I informed Hammy this morning that today was going to be a big day. The blonde bomber would be home this evening and our Reds would start a series with the hated St. Louis Cardinals. Our beloved Reds have started the season 3-0 and Hammy is sending wire telegraphs out to his mother Russia proclaiming he turned a whole Major League Baseball franchise into double agents. I have mentioned Hammy has a drinking problem right? When Sloane and I arrived home after softball practice tonight Hammy somehow got on the internet again today and had printed incriminating photos of cardinals doing wickedly evil things that he said he was going to use against them. When I explained to him birds like to poo on windshields 20 minutes after having your vehicle washed and it’s not stealing when humans willingly put out bird feeders he muttered something under his breath about “crazy Americans” they don’t feed hamsters in Russia. He’s taken to voodoo now to make sure the Cardinals lose tonight. Has anybody else housed a baseball zealous KGB double agent hamster and lived to tell about it? I’m open for any advice.
Softball practice was in a word awesome tonight. It was just a hitting session for 45 minutes and then a seven-eight year old girls pizza party. I haven’t seen Sloane have that much fun in quite a long time. Plus free dinner, free is good right? All the calories she ate from pizza she had to burn off and then some on the playground. Her coach is great, after pizza it was twenty minutes of mass mayhem of various games of tag. Her coach was right in there with all of them, Sloane wouldn’t quit going on about how awesome he and his assistant coach are on the way home tonight. Plus ran into a friend at the playground myself and we had some laughs at others expense and hearing her compliment Sloane the way she did tells me I’m doing something right in the fathering department.

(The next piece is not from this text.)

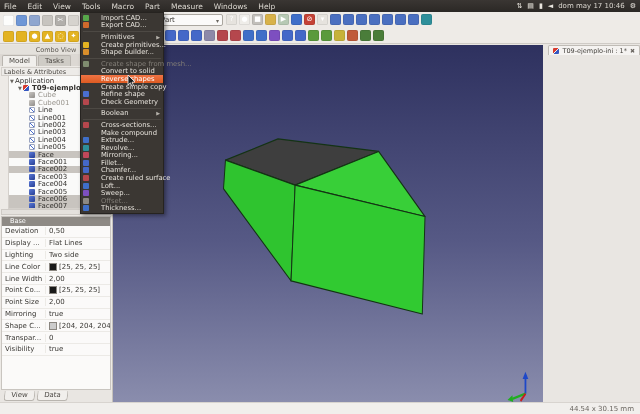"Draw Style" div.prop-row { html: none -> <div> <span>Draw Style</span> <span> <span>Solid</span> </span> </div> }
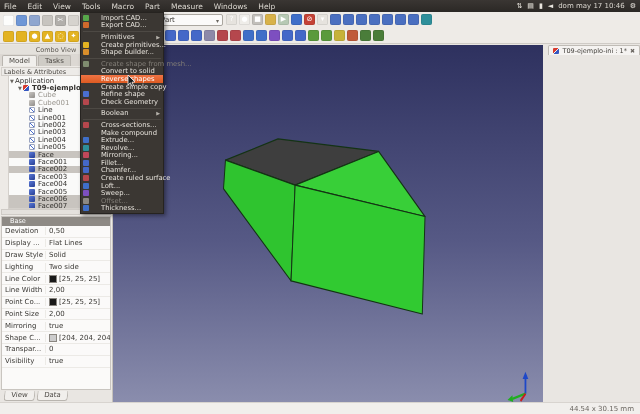"Lighting" div.prop-row { html: <div> <span>Lighting</span> <span> <span>Two side</span> </span> </div> -> none }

“Tell your dad to wash them” is what I was told this evening. I don’t know if this statement is true or not so I’m not going to go Django: Unchained on the ex…yet. Little miss wonderful can be conniving (hmm where did she get that from) but after unpacking Sloane’s travel bag this evening and the absolutely putrid smell of her blankets I asked her why she hasn’t told her mom to wash her blankets. By putrid I’m talking dead skunk laying in Death Valley in July after rubbing itself all over with a deceased fish. Gross, she’s sleeping with the blanket and comforter I keep here for her and going to rough it without her regular throw blankets because they are that frigging nasty. I try to wash them every weekend I have her, last weekend was a curve ball because of the holiday and schedules. My beloved Suebee sheds like any normal Siberian husky does, but my daughter shouldn’t have to sleep with blankets lathered in white dog hair, cat piss (I guess), and just FUNK. It’s nasty, but that house did pass a full scale CPS (Child Protective Services) after a 24 hour notice. I’m sure if CPS caught a whiff of her blankets tonight they would re-think that decision. CPS is actually a joke in my sector of the world. They gave a passing grade to a house that is mold riddled, has a furnace covered in asbestos, and a roof that leaks when it rains. I love government agencies they run so efficiently.
About it for the night I’ve got extra laundry to do now and Hammy is plucking feathers off of a bird yelling “Go Reds” at the top of his lungs!